##### PROVIDED DATA #####

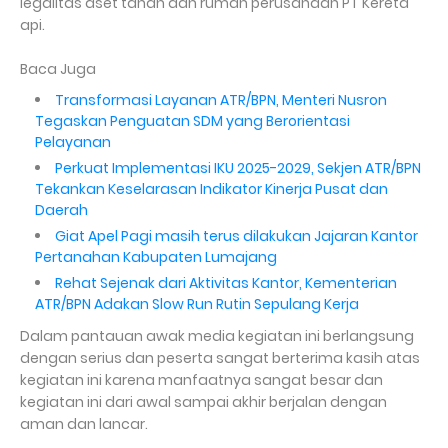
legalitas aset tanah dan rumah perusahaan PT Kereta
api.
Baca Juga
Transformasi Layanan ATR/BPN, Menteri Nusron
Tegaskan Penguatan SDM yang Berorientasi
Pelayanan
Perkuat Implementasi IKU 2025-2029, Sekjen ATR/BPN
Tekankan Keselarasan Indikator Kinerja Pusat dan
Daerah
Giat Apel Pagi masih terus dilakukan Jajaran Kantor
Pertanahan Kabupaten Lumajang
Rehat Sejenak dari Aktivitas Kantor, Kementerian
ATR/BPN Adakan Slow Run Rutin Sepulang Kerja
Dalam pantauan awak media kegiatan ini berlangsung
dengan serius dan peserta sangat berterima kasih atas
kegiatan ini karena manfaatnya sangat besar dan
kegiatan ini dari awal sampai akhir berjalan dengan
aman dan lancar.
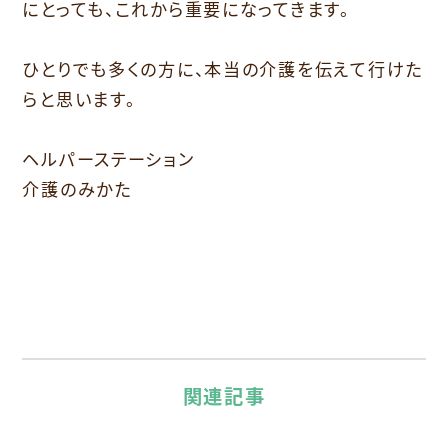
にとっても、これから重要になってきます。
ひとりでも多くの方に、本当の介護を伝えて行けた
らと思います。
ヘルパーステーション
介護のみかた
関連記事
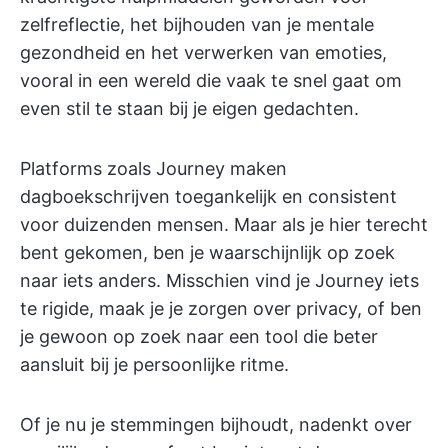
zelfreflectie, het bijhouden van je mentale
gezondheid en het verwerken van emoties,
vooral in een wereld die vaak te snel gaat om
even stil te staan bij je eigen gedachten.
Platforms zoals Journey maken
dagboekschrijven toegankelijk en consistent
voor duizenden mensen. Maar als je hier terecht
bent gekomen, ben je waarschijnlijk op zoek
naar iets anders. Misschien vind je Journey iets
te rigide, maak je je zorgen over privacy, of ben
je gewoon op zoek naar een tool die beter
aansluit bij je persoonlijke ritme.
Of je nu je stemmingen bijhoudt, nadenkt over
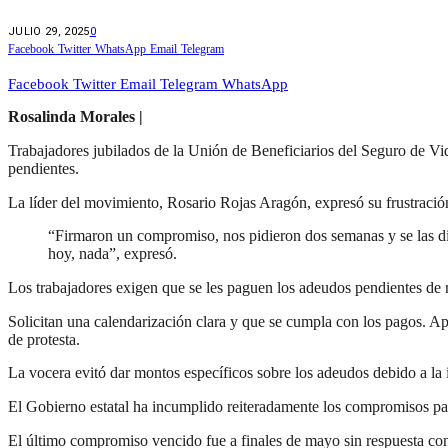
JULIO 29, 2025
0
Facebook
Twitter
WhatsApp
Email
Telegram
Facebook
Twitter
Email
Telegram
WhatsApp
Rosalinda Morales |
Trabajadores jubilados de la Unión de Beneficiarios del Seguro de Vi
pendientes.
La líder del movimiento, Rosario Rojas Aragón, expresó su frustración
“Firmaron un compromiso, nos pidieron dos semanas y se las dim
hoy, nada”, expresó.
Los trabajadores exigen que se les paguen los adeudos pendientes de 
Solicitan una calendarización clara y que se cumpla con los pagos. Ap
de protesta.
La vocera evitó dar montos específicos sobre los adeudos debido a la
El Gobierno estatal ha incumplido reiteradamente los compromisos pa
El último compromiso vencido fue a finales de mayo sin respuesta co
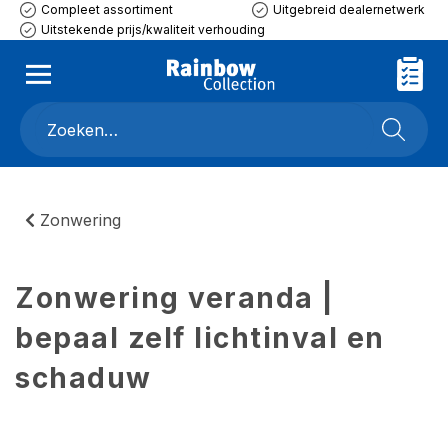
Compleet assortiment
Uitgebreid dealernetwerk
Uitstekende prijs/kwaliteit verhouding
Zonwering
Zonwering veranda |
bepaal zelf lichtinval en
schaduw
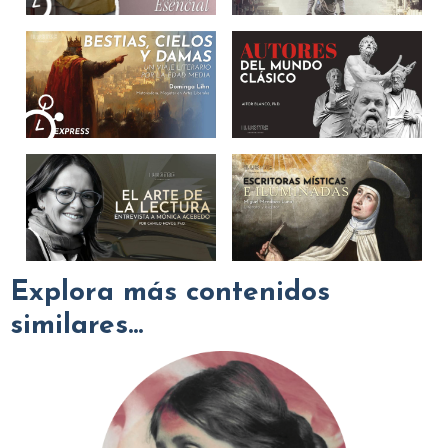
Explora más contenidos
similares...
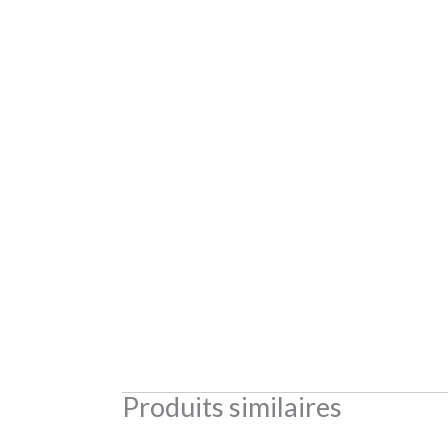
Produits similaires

#####

ACTION ITEM: Report how many lines of the entries hold the string "over". Provide the number alone.

EXERCISE OUTPUT: 2